Green finance in the slow lane

16 October 2019

Daniel Klier, Global Head of Sustainable Finance, HSBC

Attendees to New York Climate Week were treated to the city at its late-September finest – blue skies, warm sunshine, and a hint of fall colour creeping into the leaves of Central Park.

Unfortunately, the beauty of this backdrop did not inspire enough concrete action on climate change. For many, the overriding feeling will have been frustration.

There is no doubt that progress is being made on green and sustainable investment. We expect to see USD180–240 billion of green bond issuance by the end of 2019, significantly more than forecast in January.

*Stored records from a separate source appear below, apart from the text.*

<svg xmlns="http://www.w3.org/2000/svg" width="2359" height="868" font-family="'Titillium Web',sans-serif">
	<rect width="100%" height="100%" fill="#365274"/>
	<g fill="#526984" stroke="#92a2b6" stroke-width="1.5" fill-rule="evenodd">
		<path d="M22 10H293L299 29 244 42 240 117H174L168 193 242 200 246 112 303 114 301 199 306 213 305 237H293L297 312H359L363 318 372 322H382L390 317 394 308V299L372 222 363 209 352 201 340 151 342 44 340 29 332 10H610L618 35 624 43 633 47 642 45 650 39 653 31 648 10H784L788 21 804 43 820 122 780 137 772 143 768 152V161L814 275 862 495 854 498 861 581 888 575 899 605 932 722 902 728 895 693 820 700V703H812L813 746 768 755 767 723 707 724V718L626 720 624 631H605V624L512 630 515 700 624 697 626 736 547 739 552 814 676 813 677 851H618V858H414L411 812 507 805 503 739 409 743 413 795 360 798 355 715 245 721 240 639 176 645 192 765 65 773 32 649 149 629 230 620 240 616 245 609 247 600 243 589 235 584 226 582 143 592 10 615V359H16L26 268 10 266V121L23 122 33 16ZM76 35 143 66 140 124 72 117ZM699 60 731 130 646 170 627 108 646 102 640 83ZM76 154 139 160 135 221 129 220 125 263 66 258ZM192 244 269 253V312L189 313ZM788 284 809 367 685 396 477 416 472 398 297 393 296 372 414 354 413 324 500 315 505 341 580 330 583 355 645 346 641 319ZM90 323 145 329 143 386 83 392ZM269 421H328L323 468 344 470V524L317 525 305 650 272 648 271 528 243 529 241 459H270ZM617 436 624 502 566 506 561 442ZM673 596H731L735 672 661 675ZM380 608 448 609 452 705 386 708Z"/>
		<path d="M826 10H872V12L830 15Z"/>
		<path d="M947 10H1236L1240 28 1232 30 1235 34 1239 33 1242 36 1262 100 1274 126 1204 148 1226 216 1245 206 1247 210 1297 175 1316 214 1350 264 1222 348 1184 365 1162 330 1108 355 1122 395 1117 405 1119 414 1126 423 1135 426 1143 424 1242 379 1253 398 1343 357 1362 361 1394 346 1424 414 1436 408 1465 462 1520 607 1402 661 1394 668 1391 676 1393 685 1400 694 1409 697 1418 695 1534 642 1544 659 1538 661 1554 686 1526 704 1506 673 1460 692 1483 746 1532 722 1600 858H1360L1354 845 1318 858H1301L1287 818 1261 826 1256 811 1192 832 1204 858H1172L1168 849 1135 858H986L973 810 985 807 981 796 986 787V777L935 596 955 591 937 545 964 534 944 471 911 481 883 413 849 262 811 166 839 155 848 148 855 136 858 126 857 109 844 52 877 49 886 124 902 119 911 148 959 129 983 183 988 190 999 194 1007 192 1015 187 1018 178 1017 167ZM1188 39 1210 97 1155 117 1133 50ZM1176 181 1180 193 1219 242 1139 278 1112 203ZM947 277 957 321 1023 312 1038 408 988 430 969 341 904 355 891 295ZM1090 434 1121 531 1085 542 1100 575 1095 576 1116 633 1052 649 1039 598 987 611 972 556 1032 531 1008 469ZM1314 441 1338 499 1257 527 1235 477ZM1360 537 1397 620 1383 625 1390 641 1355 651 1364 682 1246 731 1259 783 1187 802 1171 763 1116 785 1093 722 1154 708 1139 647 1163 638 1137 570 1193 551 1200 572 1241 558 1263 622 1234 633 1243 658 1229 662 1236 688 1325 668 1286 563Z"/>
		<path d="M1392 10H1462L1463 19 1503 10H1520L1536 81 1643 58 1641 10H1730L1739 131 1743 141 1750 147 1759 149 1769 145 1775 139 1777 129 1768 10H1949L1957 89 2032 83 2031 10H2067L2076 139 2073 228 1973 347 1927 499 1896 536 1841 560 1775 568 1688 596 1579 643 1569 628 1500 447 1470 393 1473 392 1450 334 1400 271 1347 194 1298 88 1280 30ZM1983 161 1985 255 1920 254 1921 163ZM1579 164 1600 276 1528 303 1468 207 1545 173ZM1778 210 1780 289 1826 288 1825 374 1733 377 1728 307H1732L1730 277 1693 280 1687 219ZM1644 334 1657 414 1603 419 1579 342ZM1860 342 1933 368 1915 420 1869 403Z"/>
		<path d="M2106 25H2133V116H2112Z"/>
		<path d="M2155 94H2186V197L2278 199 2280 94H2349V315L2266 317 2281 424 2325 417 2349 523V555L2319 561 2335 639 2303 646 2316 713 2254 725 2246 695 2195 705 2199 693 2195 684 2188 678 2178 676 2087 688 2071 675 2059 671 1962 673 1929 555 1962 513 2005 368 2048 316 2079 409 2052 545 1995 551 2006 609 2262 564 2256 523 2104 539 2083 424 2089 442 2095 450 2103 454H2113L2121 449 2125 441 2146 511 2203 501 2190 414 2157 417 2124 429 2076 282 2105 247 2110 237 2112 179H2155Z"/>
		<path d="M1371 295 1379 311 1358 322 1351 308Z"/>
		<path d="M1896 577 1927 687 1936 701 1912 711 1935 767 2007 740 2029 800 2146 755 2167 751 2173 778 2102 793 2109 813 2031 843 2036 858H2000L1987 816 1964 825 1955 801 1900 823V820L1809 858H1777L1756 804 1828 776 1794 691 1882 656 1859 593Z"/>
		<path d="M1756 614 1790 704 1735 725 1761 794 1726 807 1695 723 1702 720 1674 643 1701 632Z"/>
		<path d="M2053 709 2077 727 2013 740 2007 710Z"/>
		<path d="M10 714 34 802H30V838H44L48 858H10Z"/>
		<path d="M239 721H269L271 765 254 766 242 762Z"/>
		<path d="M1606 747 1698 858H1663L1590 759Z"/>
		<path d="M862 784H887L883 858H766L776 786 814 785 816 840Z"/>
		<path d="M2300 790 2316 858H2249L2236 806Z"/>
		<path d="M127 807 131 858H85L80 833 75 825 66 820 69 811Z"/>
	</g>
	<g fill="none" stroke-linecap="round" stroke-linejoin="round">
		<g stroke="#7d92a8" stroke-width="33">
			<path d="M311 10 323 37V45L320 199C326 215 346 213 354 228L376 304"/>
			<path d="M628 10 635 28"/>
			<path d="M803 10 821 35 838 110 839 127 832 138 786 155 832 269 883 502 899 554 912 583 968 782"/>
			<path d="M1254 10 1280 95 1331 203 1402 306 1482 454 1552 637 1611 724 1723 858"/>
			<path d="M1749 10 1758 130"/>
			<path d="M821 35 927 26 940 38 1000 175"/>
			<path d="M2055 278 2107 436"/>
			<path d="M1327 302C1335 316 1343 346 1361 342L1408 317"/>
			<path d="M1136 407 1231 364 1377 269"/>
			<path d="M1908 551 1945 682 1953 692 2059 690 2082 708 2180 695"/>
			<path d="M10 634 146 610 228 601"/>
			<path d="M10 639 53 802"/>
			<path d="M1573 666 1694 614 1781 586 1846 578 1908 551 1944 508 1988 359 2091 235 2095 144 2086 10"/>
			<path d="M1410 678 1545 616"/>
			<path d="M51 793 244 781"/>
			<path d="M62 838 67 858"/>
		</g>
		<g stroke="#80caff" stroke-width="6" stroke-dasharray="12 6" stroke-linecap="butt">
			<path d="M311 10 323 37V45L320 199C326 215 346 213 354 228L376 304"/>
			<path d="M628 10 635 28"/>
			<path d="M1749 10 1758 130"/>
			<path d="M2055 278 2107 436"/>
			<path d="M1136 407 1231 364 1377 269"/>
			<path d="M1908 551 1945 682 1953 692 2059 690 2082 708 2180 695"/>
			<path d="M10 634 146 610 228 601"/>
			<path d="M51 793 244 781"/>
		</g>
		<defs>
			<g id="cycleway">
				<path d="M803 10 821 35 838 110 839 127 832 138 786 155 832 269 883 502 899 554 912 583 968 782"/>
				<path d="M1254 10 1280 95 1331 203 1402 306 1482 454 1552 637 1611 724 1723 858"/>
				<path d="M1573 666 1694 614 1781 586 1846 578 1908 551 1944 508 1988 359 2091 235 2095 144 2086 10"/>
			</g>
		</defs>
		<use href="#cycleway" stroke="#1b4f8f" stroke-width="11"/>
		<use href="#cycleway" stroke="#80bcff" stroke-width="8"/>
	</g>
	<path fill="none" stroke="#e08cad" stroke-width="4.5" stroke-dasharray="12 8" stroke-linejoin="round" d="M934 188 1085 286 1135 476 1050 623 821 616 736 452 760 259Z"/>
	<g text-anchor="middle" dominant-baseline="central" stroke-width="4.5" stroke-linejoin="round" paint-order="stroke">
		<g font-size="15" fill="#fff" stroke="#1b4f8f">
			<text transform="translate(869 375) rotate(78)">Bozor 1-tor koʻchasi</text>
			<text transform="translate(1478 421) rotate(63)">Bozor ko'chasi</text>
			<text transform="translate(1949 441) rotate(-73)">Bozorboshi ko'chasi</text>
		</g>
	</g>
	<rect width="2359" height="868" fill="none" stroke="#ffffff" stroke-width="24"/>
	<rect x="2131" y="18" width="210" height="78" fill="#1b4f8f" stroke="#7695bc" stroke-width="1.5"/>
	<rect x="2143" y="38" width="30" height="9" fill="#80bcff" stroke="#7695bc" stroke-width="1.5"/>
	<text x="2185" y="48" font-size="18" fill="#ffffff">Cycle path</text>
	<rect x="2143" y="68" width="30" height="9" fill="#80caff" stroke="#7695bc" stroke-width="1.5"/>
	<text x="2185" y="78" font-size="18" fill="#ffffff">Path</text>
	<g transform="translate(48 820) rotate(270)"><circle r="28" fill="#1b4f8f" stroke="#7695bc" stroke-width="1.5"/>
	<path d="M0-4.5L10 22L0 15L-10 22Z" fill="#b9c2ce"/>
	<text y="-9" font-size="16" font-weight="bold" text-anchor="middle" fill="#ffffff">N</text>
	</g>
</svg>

Much of that issuance funds renewable energy projects, a core requirement for reducing carbon emissions. The long transition to a zero-carbon future has certainly begun.

New York Climate Week also saw several new commitments and initiatives from governments, financial institutions, and big businesses that will, for example, help fight the effects of drought, reduce plastic waste, and decarbonise supply chains.

In addition, it was the most senior debate on climate change to date, with participation from dozens of heads of state and chief executives from major corporations.

These are positive steps – but they are still small steps. We have to recognise that we are still not moving fast enough to solve the climate problem.

The week in New York highlighted three major shortcomings with our current approach.

First, despite record growth in the market, we are still far short of where we need to be on green and sustainable investment.

The gap is daunting. To keep the global temperature rise below two degrees Celsius, we need roughly USD6–8 trillion of investment per year by 2030. However, we estimate current total investment to be only USD1 trillion per year at the very best.

That money needs to flow into almost every economic sector to create substantial change in our growth model – power generation, transport, waste management, housing, and real estate. We’ve barely begun to look at areas where high carbon emissions are hard to abate, such as marine freight and air travel.

We’re also not seeing enough green investment in emerging economies, where missed opportunities now could lock in high emissions for decades to come.

New commitments and initiatives to solve these various sectoral problems are obviously welcome, but this raises the second major shortcoming: fragmentation.

By pledging a few hundred million here and there, we are only really nibbling away at the climate challenge, rather than striking at its heart. We need far more cooperation between financial institutions and participants in these various industries to unlock systematic investment, and a more coherent policy framework from governments to guide the transition.

Finally, perhaps the biggest source of frustration in New York (aside from the traffic) was the fact that we ended up discussing the same old barriers to green investment – a lack of disclosure from issuers and investors, inconsistent product definitions, mismatch of money supply and money demand – without finding ways to overcome them.

These barriers have been evident in the market for some time, and until they are dealt with we have no chance of hitting the ambitious green investment targets.

From now on, urgency should be our climate change watchword. Urgency to tackle emissions, to boost investment into green projects and to preserve our fragile ecosystems.

New York is famous for being a fast-paced town, but we need far more energy than was on display there last month.

Note: This is an edited version of an article that first appeared in the UK publication City AM on 4 October 2019.